Some of my employees had an issue, however — their update never worked, and rebooting their phones took a really long time. The phones use TFTP to grab their configuration files, and we had our own TFTP server going, so it made it relatively easy to debug. Looking at the log files (“tail ‑f /var/log/messages) revealed that the problem phones kept asking for CTLSEP<mac>.tlv over and over again, then they’d ask for SIPDefault.cnf a few times, then the normal SIP<mac>.cnf, then dialplan.xml and RINGLIST.DAT twice. This is not normal behavior for these phones — typically they’ll only ask for each file once, as long as it exists, or two or three times at most if the files don’t exist.

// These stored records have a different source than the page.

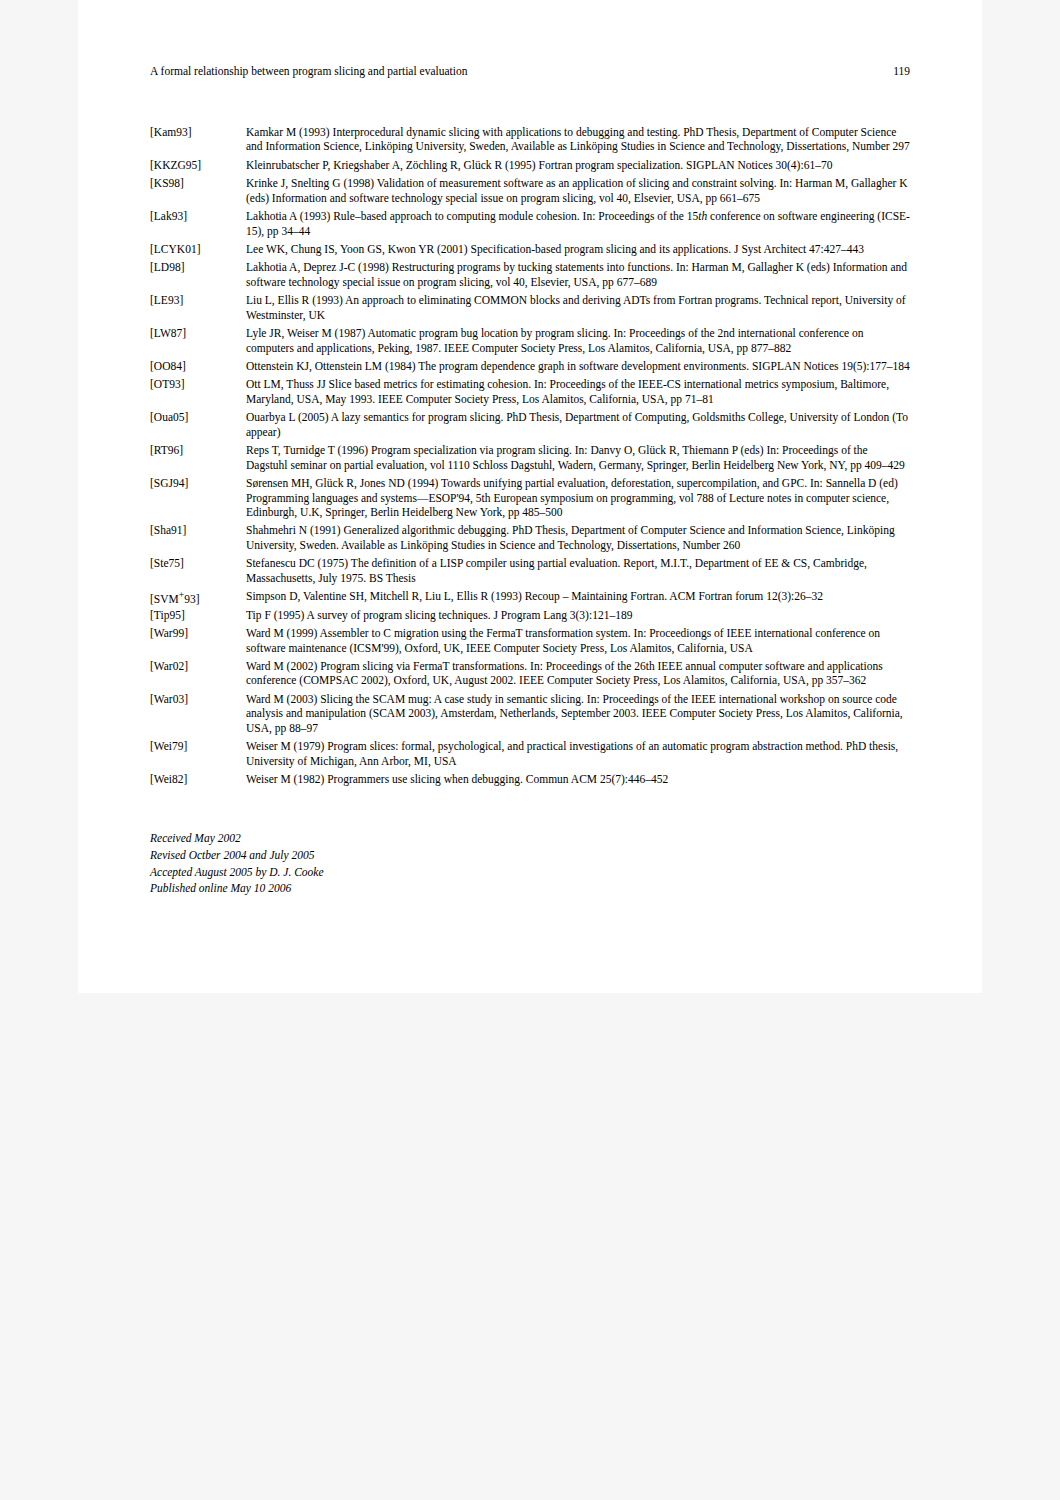A formal relationship between program slicing and partial evaluation 119
[Kam93]
Kamkar M (1993) Interprocedural dynamic slicing with applications to debugging and testing. PhD Thesis, Department of Computer Science and Information Science, Linköping University, Sweden, Available as Linköping Studies in Science and Technology, Dissertations, Number 297
[KKZG95]
Kleinrubatscher P, Kriegshaber A, Zöchling R, Glück R (1995) Fortran program specialization. SIGPLAN Notices 30(4):61–70
[KS98]
Krinke J, Snelting G (1998) Validation of measurement software as an application of slicing and constraint solving. In: Harman M, Gallagher K (eds) Information and software technology special issue on program slicing, vol 40, Elsevier, USA, pp 661–675
[Lak93]
Lakhotia A (1993) Rule–based approach to computing module cohesion. In: Proceedings of the 15th conference on software engineering (ICSE-15), pp 34–44
[LCYK01]
Lee WK, Chung IS, Yoon GS, Kwon YR (2001) Specification-based program slicing and its applications. J Syst Architect 47:427–443
[LD98]
Lakhotia A, Deprez J-C (1998) Restructuring programs by tucking statements into functions. In: Harman M, Gallagher K (eds) Information and software technology special issue on program slicing, vol 40, Elsevier, USA, pp 677–689
[LE93]
Liu L, Ellis R (1993) An approach to eliminating COMMON blocks and deriving ADTs from Fortran programs. Technical report, University of Westminster, UK
[LW87]
Lyle JR, Weiser M (1987) Automatic program bug location by program slicing. In: Proceedings of the 2nd international conference on computers and applications, Peking, 1987. IEEE Computer Society Press, Los Alamitos, California, USA, pp 877–882
[OO84]
Ottenstein KJ, Ottenstein LM (1984) The program dependence graph in software development environments. SIGPLAN Notices 19(5):177–184
[OT93]
Ott LM, Thuss JJ Slice based metrics for estimating cohesion. In: Proceedings of the IEEE-CS international metrics symposium, Baltimore, Maryland, USA, May 1993. IEEE Computer Society Press, Los Alamitos, California, USA, pp 71–81
[Oua05]
Ouarbya L (2005) A lazy semantics for program slicing. PhD Thesis, Department of Computing, Goldsmiths College, University of London (To appear)
[RT96]
Reps T, Turnidge T (1996) Program specialization via program slicing. In: Danvy O, Glück R, Thiemann P (eds) In: Proceedings of the Dagstuhl seminar on partial evaluation, vol 1110 Schloss Dagstuhl, Wadern, Germany, Springer, Berlin Heidelberg New York, NY, pp 409–429
[SGJ94]
Sørensen MH, Glück R, Jones ND (1994) Towards unifying partial evaluation, deforestation, supercompilation, and GPC. In: Sannella D (ed) Programming languages and systems—ESOP'94, 5th European symposium on programming, vol 788 of Lecture notes in computer science, Edinburgh, U.K, Springer, Berlin Heidelberg New York, pp 485–500
[Sha91]
Shahmehri N (1991) Generalized algorithmic debugging. PhD Thesis, Department of Computer Science and Information Science, Linköping University, Sweden. Available as Linköping Studies in Science and Technology, Dissertations, Number 260
[Ste75]
Stefanescu DC (1975) The definition of a LISP compiler using partial evaluation. Report, M.I.T., Department of EE & CS, Cambridge, Massachusetts, July 1975. BS Thesis
[SVM+93]
Simpson D, Valentine SH, Mitchell R, Liu L, Ellis R (1993) Recoup – Maintaining Fortran. ACM Fortran forum 12(3):26–32
[Tip95]
Tip F (1995) A survey of program slicing techniques. J Program Lang 3(3):121–189
[War99]
Ward M (1999) Assembler to C migration using the FermaT transformation system. In: Proceediongs of IEEE international conference on software maintenance (ICSM'99), Oxford, UK, IEEE Computer Society Press, Los Alamitos, California, USA
[War02]
Ward M (2002) Program slicing via FermaT transformations. In: Proceedings of the 26th IEEE annual computer software and applications conference (COMPSAC 2002), Oxford, UK, August 2002. IEEE Computer Society Press, Los Alamitos, California, USA, pp 357–362
[War03]
Ward M (2003) Slicing the SCAM mug: A case study in semantic slicing. In: Proceedings of the IEEE international workshop on source code analysis and manipulation (SCAM 2003), Amsterdam, Netherlands, September 2003. IEEE Computer Society Press, Los Alamitos, California, USA, pp 88–97
[Wei79]
Weiser M (1979) Program slices: formal, psychological, and practical investigations of an automatic program abstraction method. PhD thesis, University of Michigan, Ann Arbor, MI, USA
[Wei82]
Weiser M (1982) Programmers use slicing when debugging. Commun ACM 25(7):446–452
Received May 2002
Revised Octber 2004 and July 2005
Accepted August 2005 by D. J. Cooke
Published online May 10 2006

Various websites said we should create an empty CTLSEP<mac>.tlv, or remove it in the middle of the request. That did not work. We tried resetting the phones to factory defaults (basically hold down # as it boots, then press 123456789*0# then “1” when it asks, though in retrospect “2” would have been a better choice), but ended up bricking the phones (to unbrick, I need to set up a DHCP server that also provides the TFTP address — not so fun).

It turned out that some firewalls don’t correctly handle the ephemeral port TFTP needs. Many file transfer protocols open on a specific port, then open a much higher port to actually do the transfer. Most firewalls correctly handle FTP in this manner by noticing that an inside user has opened an FTP connection (port 21 is the control port for that) and then allowing the FTP site to open a higher port to the inside computer. TFTP is much less commonly used, and I guess some firewalls don’t have the same kind of logic built in. So the phone makes the TFTP connection and asks for the file. The TFTP server says, “got it” or “don’t got it.” In the latter case, the phone tries a couple more times for whatever reason and then moves on to the next file. In the former case, it then tries to make a high-port connection but it doesn’t work. This confuses the phone, which never hears a useful response so doesn’t move on to the next kind of file correctly.

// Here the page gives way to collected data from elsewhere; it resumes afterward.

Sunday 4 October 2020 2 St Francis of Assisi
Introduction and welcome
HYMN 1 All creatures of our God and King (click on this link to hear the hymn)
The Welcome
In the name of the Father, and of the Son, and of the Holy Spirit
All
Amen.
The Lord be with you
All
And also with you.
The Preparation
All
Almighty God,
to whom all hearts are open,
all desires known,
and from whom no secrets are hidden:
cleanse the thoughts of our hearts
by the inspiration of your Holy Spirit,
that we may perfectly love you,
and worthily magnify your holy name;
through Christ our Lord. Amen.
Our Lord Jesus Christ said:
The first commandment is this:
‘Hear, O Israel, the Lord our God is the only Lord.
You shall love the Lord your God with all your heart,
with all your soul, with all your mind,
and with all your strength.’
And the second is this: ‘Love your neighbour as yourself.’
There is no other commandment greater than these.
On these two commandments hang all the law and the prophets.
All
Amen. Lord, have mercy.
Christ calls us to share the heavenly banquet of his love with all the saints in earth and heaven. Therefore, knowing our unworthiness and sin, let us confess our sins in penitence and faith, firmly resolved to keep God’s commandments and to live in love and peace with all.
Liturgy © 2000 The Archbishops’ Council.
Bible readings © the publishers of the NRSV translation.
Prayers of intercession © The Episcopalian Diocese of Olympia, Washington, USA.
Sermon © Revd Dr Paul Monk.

The solution was to either give the phones a static IP and make them a DMZ in the firewall setup, or to just move the phones outside the firewall. They only need to be outside the firewall for long enough to get their systems and conf files updated; after that, they can be moved safely back inside the firewall.

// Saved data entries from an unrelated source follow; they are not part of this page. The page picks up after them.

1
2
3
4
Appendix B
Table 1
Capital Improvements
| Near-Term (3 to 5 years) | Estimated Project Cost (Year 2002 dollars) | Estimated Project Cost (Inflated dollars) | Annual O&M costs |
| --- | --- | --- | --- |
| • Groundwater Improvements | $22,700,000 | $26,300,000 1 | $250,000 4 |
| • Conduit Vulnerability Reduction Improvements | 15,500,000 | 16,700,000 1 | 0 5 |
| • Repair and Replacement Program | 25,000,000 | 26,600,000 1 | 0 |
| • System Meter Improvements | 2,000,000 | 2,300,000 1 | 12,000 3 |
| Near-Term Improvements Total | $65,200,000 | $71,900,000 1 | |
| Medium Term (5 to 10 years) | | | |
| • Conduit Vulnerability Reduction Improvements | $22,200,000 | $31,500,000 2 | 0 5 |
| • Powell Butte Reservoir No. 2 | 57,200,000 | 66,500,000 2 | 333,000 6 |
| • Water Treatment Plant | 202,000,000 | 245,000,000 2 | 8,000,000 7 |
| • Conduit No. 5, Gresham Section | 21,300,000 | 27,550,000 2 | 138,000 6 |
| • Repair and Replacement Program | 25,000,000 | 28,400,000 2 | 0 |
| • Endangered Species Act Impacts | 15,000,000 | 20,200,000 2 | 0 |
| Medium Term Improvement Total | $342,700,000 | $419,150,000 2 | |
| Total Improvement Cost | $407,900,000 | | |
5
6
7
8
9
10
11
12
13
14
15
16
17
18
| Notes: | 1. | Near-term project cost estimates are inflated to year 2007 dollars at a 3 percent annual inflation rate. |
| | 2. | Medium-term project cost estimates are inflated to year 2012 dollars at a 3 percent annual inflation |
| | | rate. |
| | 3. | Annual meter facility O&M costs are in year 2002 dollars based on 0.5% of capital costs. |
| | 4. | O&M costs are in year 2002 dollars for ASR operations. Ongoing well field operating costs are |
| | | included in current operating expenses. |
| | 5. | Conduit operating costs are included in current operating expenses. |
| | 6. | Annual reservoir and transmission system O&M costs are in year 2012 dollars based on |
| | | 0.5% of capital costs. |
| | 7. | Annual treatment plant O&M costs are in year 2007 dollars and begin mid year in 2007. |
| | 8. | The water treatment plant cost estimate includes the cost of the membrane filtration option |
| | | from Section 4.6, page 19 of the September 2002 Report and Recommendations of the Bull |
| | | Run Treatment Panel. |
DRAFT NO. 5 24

Incidentally, if you don’t want to go unplugging the phones all the time (which is annoying, actually, because the cord is in a very inconvenient place to be extracting and reinserting) you can telnet to the phones if they’re set up to allow that. In my .cnf files I have

  • telnet_level: “2”
  • phone_password: “mypassword”

Level 2 is privileged, and the password is obvious. That way I can telnet into the phones and type “reset”, which will reboot the phone.